### Text block
***
STANFORD -- A $25 million gift to launch young scientists was announced Wednesday, April 6, by Stanford University President Gerhard Casper.

William Hewlett and David Packard, founders of the Hewlett-Packard Co., made the gift to establish and endow a new Terman Fellowships program. They said they wish to honor the late Frederick Terman, the former Stanford professor, dean and provost to whom they give credit for much of their, Stanford's and the Silicon Valley's success.

Packard's and Hewlett's gift will allow outstanding junior faculty in the natural sciences and engineering at Stanford to obtain up to $100,000 annually for three years as they launch their own research programs, said Provost Condoleezza Rice.

In a letter thanking Hewlett and Packard for their latest of many gifts to Stanford, Casper said that "the provost and I are convinced that our long-term health in the sciences and in engineering rests on our ability to attract and retain the brightest young faculty."

Over the past decade and particularly since the end of the Cold War, Stanford officials say, assistant professors across the country have had a tougher time competing with senior scientists for federal grants that would permit them to start their own labs and recruit graduate students and postdoctoral fellows to work with them.
***
### Entries supplied
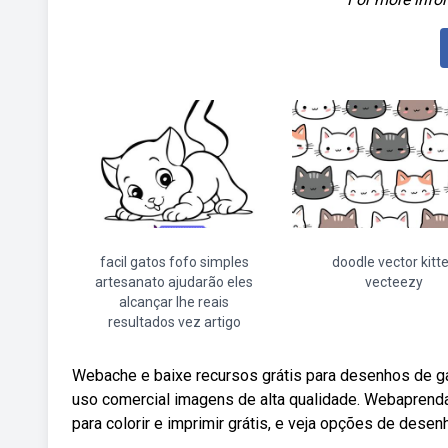
facil gatos fofo simples
doodle vector kitt
artesanato ajudarão eles
vecteezy
alcançar lhe reais
resultados vez artigo
Webache e baixe recursos grátis para desenhos de gat
uso comercial imagens de alta qualidade. Webapren
para colorir e imprimir grátis, e veja opções de desen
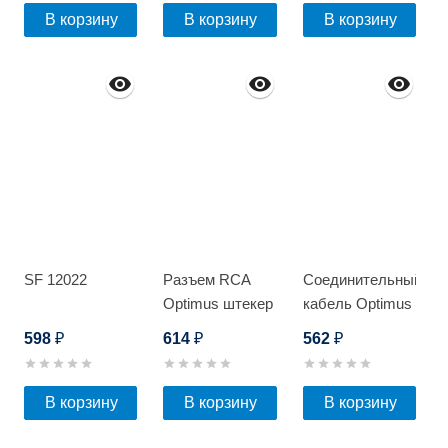
В корзину
В корзину
В корзину
SF 12022
Разъем RCA
Соединительный
Optimus штекер
кабель Optimus
с клеммной
AVIA 4pin
598
614
562
₽
₽
₽
колодкой (20шт)
штекер-гнездо
10м
В корзину
В корзину
В корзину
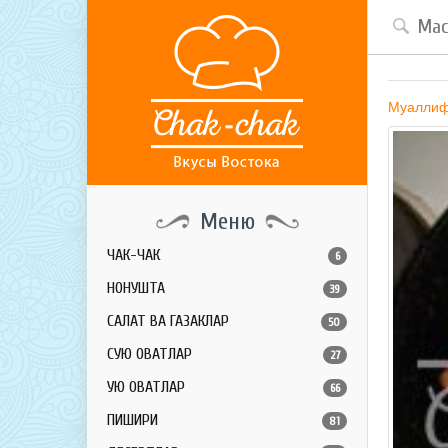
Муалли
Меню
ЧАК-ЧАК
6
НОНУШТА
39
САЛАТ ВА ГАЗАКЛАР
50
СУЮҚ ОВҚАТЛАР
27
ҚУЮҚ ОВҚАТЛАР
66
ПИШИРИҚ
81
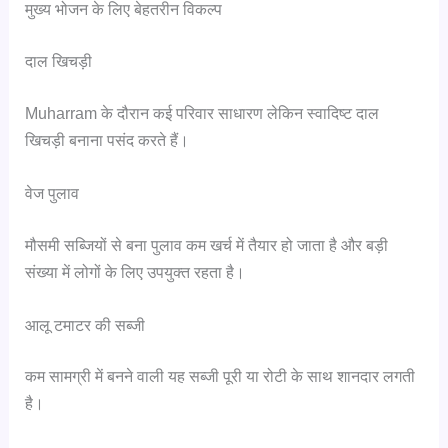
मुख्य भोजन के लिए बेहतरीन विकल्प
दाल खिचड़ी
Muharram के दौरान कई परिवार साधारण लेकिन स्वादिष्ट दाल
खिचड़ी बनाना पसंद करते हैं।
वेज पुलाव
मौसमी सब्जियों से बना पुलाव कम खर्च में तैयार हो जाता है और बड़ी
संख्या में लोगों के लिए उपयुक्त रहता है।
आलू टमाटर की सब्जी
कम सामग्री में बनने वाली यह सब्जी पूरी या रोटी के साथ शानदार लगती
है।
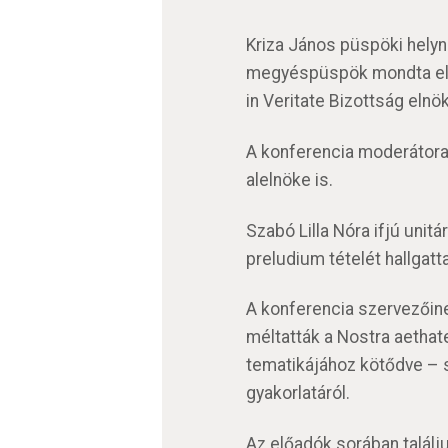
Kriza János püspöki helyn
megyéspüspök mondta el kö
in Veritate Bizottság eln
A konferencia moderátora d
alelnöke is.
Szabó Lilla Nóra ifjú uni
preludium tételét hallgat
A konferencia szervezőine
méltatták a Nostra aethate
tematikájához kötődve – s
gyakorlatáról.
Az előadók sorában találju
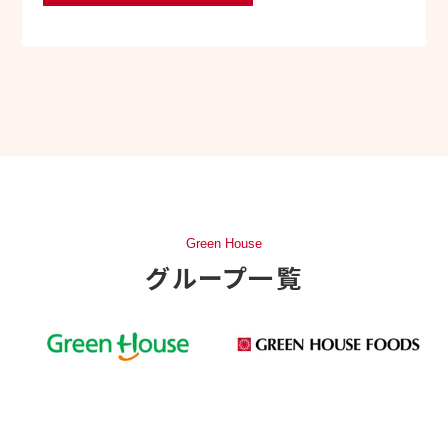
Green House
グループ一覧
***
### To-do item A
Reproduce the text about the Hewlett and Packard gift word for word.
### To-do item B
From the entries, copy the lines from the one containing "Kriza János püspöki helyn" to the one containing "tematikájához kötődve – s", both included.
The entries have no connection to the text.

### Solution A
STANFORD -- A $25 million gift to launch young scientists was announced Wednesday, April 6, by Stanford University President Gerhard Casper.

William Hewlett and David Packard, founders of the Hewlett-Packard Co., made the gift to establish and endow a new Terman Fellowships program. They said they wish to honor the late Frederick Terman, the former Stanford professor, dean and provost to whom they give credit for much of their, Stanford's and the Silicon Valley's success.

Packard's and Hewlett's gift will allow outstanding junior faculty in the natural sciences and engineering at Stanford to obtain up to $100,000 annually for three years as they launch their own research programs, said Provost Condoleezza Rice.

In a letter thanking Hewlett and Packard for their latest of many gifts to Stanford, Casper said that "the provost and I are convinced that our long-term health in the sciences and in engineering rests on our ability to attract and retain the brightest young faculty."

Over the past decade and particularly since the end of the Cold War, Stanford officials say, assistant professors across the country have had a tougher time competing with senior scientists for federal grants that would permit them to start their own labs and recruit graduate students and postdoctoral fellows to work with them.

### Solution B
Kriza János püspöki helyn
megyéspüspök mondta el kö
in Veritate Bizottság eln
A konferencia moderátora d
alelnöke is.
Szabó Lilla Nóra ifjú uni
preludium tételét hallgat
A konferencia szervezőine
méltatták a Nostra aethate
tematikájához kötődve – s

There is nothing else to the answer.